Damals in Kenia: Vor vierzig Jahren mit einem VW-Käfer durch Kenia und Tansania

Leseprobe

Heute soll es die versprochene Ziege geben. Ich erfahre es von Joyce, die mir beiläufig erzählt, dass die „Mbusi“ gerade geschlachtet würde. Neugierig geworden frage ich, wo die Schlachtung denn stattfände. Nachdem Joyce es mir erklärt hat, gehe ich zum beschriebenen Platz. Mehrere Männer sind gerade dabei, das Tier zu zerlegen. Als sie mich kommen sehen, werden ihre Mienen sehr ernst. Sie sagen etwas zu David, der gerade mit dem Rücken in meine Richtung steht. Er dreht sich um und kommt auf mich zu.

„Das ist Männersache“, sagt er entschuldigend, „Frauen dürfen nicht dabei sein. Das bringt Unglück.“

Etwas enttäuscht und beschämt ob meiner Unwissenheit marschiere ich wieder zurück zum Haus, wo sich einige Frauen bei Joyce getroffen haben und Mais pulen. Ich setze mich dazu und helfe ihnen. Ist eine ziemlich schmerzhafte Arbeit für meine ungeübten Finger, diese harten Maiskörner aus den trockenen Kolben zu schieben und zu drücken, bis sie heraus-fallen. Bei meinen Genossinnen geht das ganz schnell und leicht.

Während der Frauenarbeit plaudern wir ein wenig über die Gewohnheiten der Massai. Joyce hatte vier Jahre lang die Grundschule besucht und kann etwas Englisch, so dass wir uns auch ohne David einigermaßen unterhalten können.

Davids Brüder, noch drei an der Zahl, haben jeder drei Frauen. Jede Frau besitzt ihre eigene Hütte, in der der Ehemann sie besuchen kommt, wenn er bei ihr schlafen will.

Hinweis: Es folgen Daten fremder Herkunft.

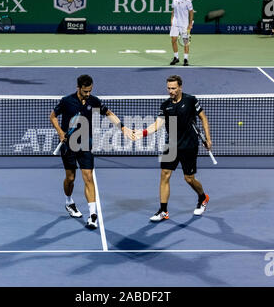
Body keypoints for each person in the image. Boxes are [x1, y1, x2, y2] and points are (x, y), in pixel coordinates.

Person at [50, 75, 135, 229]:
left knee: (88, 177)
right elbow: (53, 116)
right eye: (85, 91)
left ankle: (92, 215)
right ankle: (69, 202)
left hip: (85, 145)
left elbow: (108, 113)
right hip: (68, 146)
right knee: (70, 178)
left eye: (90, 91)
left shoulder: (93, 101)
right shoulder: (66, 101)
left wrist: (122, 127)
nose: (87, 94)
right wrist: (60, 132)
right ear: (78, 88)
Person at [135, 75, 212, 222]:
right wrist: (143, 133)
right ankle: (163, 211)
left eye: (173, 88)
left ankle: (203, 197)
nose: (171, 91)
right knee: (164, 174)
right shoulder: (165, 106)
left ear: (180, 87)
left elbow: (203, 117)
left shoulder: (190, 100)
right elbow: (157, 124)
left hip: (189, 145)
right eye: (169, 88)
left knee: (189, 179)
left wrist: (208, 139)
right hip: (171, 144)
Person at [169, 0, 194, 66]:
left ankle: (186, 59)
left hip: (184, 24)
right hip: (175, 23)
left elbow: (191, 12)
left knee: (185, 41)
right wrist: (172, 19)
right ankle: (176, 57)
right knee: (173, 39)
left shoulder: (188, 1)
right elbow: (173, 10)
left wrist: (190, 24)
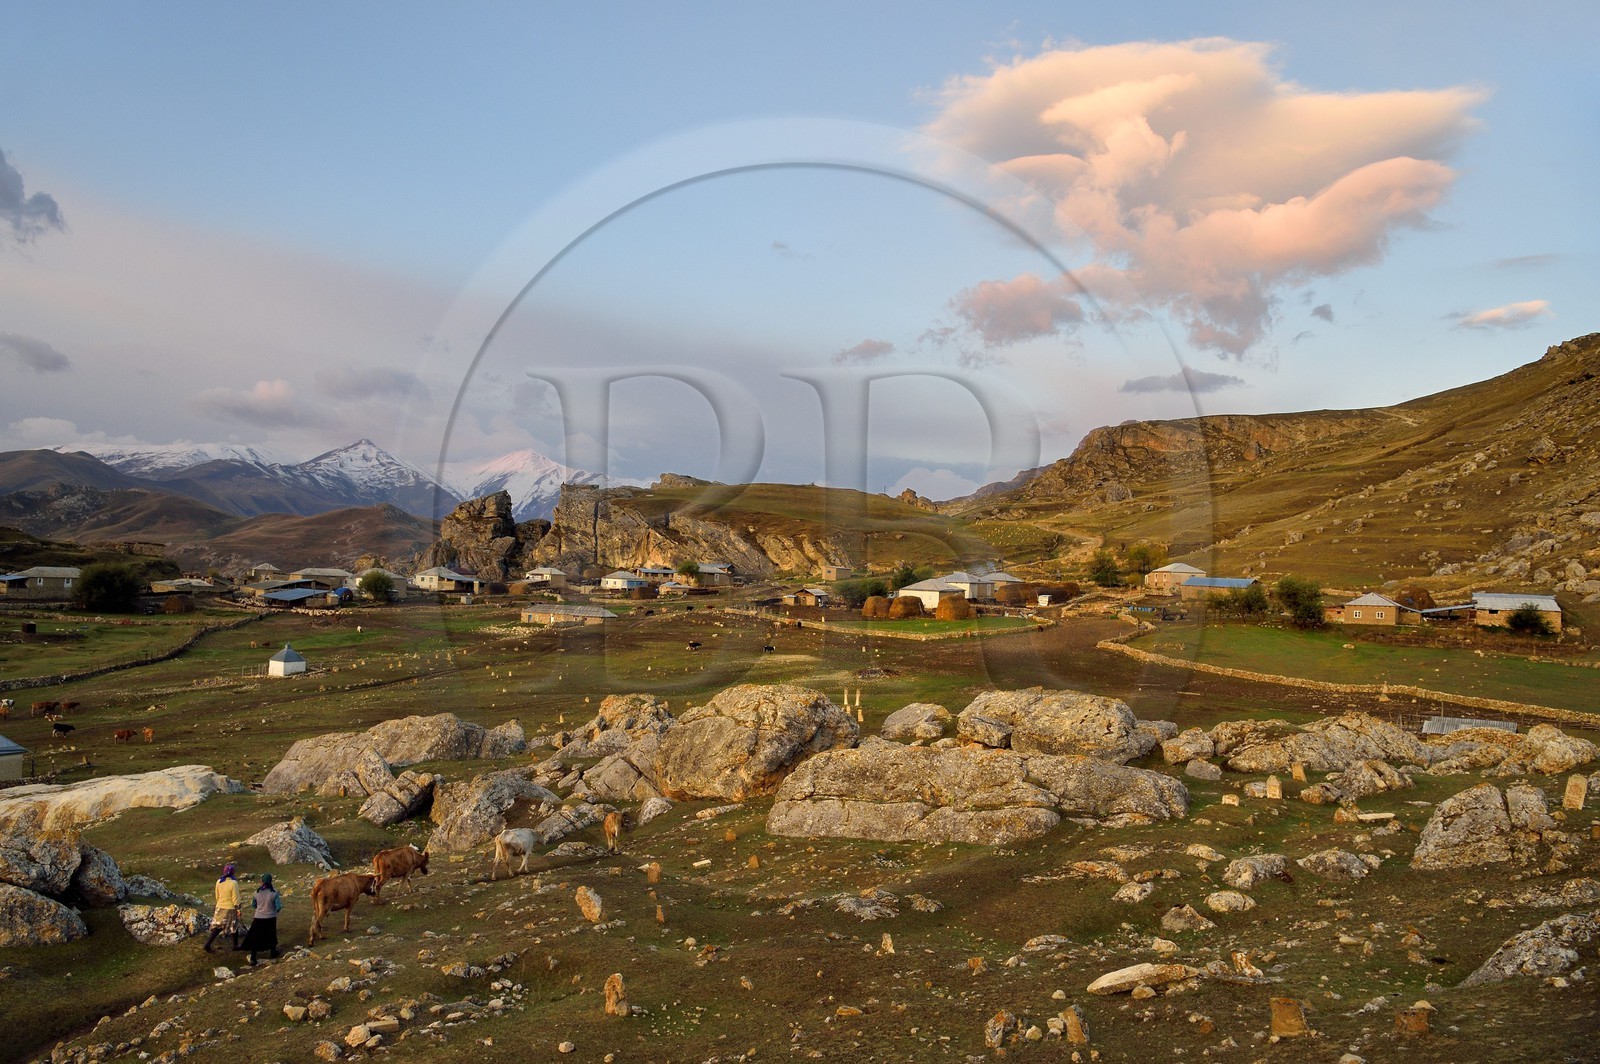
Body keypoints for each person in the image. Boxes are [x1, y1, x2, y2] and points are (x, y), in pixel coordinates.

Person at [239, 872, 282, 965]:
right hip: (270, 918)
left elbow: (253, 905)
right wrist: (273, 910)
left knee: (255, 937)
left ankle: (253, 958)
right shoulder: (274, 893)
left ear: (262, 882)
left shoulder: (256, 893)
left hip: (258, 918)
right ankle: (273, 952)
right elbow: (278, 907)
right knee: (271, 935)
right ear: (271, 881)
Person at [203, 863, 241, 952]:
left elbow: (217, 895)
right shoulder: (233, 883)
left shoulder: (219, 881)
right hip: (230, 908)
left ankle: (207, 944)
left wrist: (219, 903)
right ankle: (235, 945)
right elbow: (235, 898)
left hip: (220, 907)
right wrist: (238, 908)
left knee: (218, 926)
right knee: (233, 926)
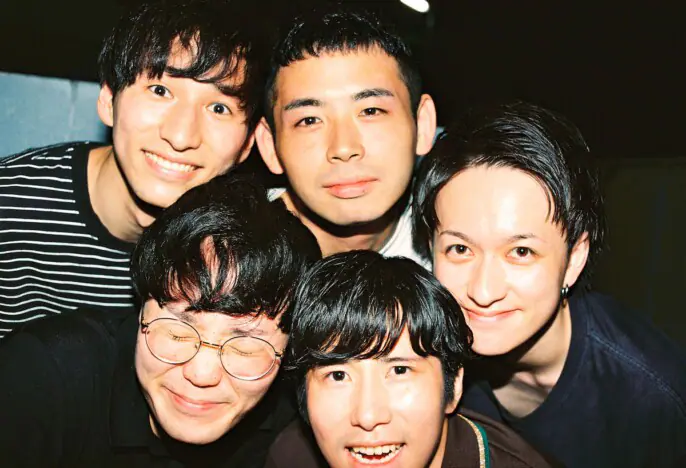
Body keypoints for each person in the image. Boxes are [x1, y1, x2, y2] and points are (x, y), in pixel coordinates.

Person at [411, 101, 686, 467]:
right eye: (460, 249)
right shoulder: (417, 354)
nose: (483, 291)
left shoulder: (651, 399)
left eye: (521, 252)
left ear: (574, 259)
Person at [0, 173, 321, 467]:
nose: (202, 374)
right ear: (141, 309)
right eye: (178, 332)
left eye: (244, 347)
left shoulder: (299, 428)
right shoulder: (46, 375)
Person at [0, 0, 267, 336]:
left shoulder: (243, 252)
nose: (181, 136)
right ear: (108, 100)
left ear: (248, 143)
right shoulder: (11, 208)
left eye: (218, 108)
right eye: (160, 90)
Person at [265, 251, 553, 468]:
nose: (368, 416)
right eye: (338, 375)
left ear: (453, 386)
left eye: (400, 370)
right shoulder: (291, 456)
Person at [255, 7, 436, 265]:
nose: (343, 148)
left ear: (423, 125)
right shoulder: (220, 261)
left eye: (371, 111)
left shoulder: (460, 255)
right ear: (270, 146)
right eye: (309, 120)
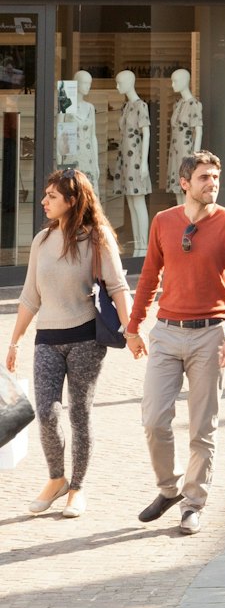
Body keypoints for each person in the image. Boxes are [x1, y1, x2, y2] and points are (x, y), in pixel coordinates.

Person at [127, 150, 225, 534]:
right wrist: (133, 328)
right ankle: (169, 489)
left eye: (215, 177)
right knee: (153, 420)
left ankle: (193, 503)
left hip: (210, 335)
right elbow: (148, 276)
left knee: (202, 428)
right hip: (165, 332)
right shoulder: (164, 222)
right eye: (204, 178)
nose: (212, 183)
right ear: (184, 183)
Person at [7, 168, 131, 518]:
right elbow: (30, 295)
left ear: (72, 201)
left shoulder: (97, 238)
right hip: (47, 338)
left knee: (79, 413)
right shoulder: (41, 241)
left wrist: (132, 331)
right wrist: (14, 341)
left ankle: (77, 487)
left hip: (86, 339)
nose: (44, 201)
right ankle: (56, 478)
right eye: (45, 195)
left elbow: (119, 287)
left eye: (52, 196)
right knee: (45, 412)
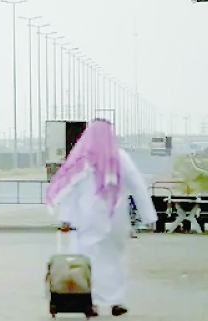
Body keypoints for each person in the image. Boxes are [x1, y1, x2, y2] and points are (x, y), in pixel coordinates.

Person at [45, 119, 157, 317]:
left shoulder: (82, 159)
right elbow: (138, 186)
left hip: (86, 219)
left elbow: (71, 190)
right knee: (115, 259)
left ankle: (90, 302)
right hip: (116, 218)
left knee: (87, 260)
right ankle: (116, 301)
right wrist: (148, 216)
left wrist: (66, 218)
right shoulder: (120, 157)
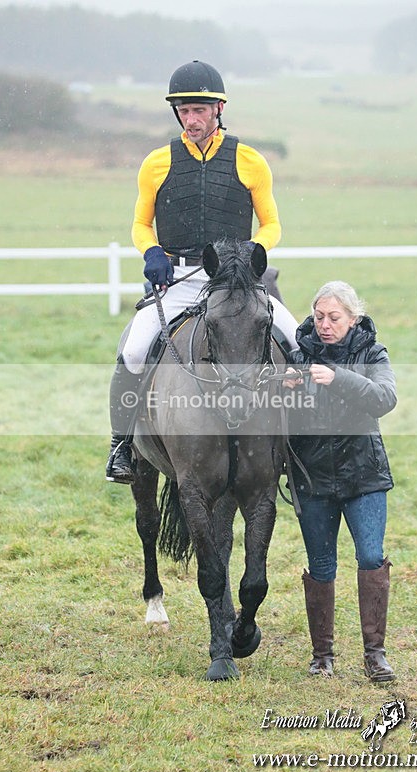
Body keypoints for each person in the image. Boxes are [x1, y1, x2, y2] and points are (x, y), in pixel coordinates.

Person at [106, 60, 298, 484]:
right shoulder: (156, 163)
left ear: (219, 109)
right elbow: (140, 223)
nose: (191, 119)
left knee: (295, 337)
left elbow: (272, 224)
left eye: (199, 110)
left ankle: (302, 443)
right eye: (184, 111)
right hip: (175, 279)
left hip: (235, 282)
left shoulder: (251, 161)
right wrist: (152, 251)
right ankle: (121, 444)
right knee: (134, 352)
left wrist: (255, 252)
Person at [283, 281, 397, 682]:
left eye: (334, 318)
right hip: (312, 478)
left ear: (353, 318)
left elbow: (385, 399)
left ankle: (375, 654)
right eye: (319, 317)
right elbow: (278, 416)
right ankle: (322, 657)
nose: (325, 325)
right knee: (321, 564)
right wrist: (285, 390)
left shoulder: (372, 352)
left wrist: (338, 378)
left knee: (370, 556)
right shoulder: (296, 356)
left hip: (364, 475)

Dann kommen die Kinder meist zu einer der anderen Frauen, sodass das Paar ungestört sein kann.

„Ich möchte aber nicht, dass David außer mir noch andere Frauen heiratet“, sagt Joyce.

„Warum nicht?“, frage ich sehr interessiert.

„Weil es nicht erlaubt ist von Gott“, bekomme ich zur Antwort und dann fällt mir ein, dass Joyce auf eine christliche Schule gegangen ist.

„Aber ich möchte auch mein Haus nicht mit einer anderen teilen“, ergänzt meine Gastgeberin ihren Wunsch.

So sehe ich hier, mitten durch die Familie, den Kulturriss sich öffnen, der da langsam schleichend das Alte vom Neuen zu trennen beginnt. David lebt mit seiner Familie in einem Steinhaus. Die Küche ist ein Extragebilde, allerdings noch, wie in den Kuhdunghütten auch, mit offener Feuerstelle in der Mitte des Raumes – ohne Rauchabzug. Das alles teilt man freilich nicht gerne. Eine weitere Frau mit selbst gebauter Kuhdunghütte würde die soziale Gleichheit empfindlich stören. Es würde unweigerlich zu Spannungen kommen. Für ein zweites Steinhaus mit Extraküchenhaus würde aber das Geld niemals reichen, schon gar nicht könnte eine Massaifrau selbst so etwas „stemmen“.

Die ursprünglichen Beziehungen sind zwar sicher auch nicht hundertprozentig ohne Spannungen und Neid, aber die Frauen sind wenigstens sozial alle auf ziemlich gleichem Niveau. Sie helfen sich gegenseitig, kümmern sich gemeinsam um Vieh und die Kinder, und wie ich hier erlebe, lachen und scherzen sie auch sehr viel miteinander.

Während wir da so sitzen und pulen, kommt ein starker, kurzer Wind auf. Es ist eine kleine Windhose, die einige Teile einer frisch begonnenen Kuhdunghütte hochwirbelt. Da fliegt sie auf und dahin, die Arbeit mehrerer Frauen vom Vortag. Begleitet inzwischen vom lauten, herzlichen Lachen der Maispulerinnen, deren Arbeit da gerade anmutig durch die Luft gewirbelt wird. Sie zeigen mit den Fingern auf die wirbelnden Teile und biegen sich vor Lachen.

Man stelle sich eine ähnliche Situation bei uns in Deutschland vor!!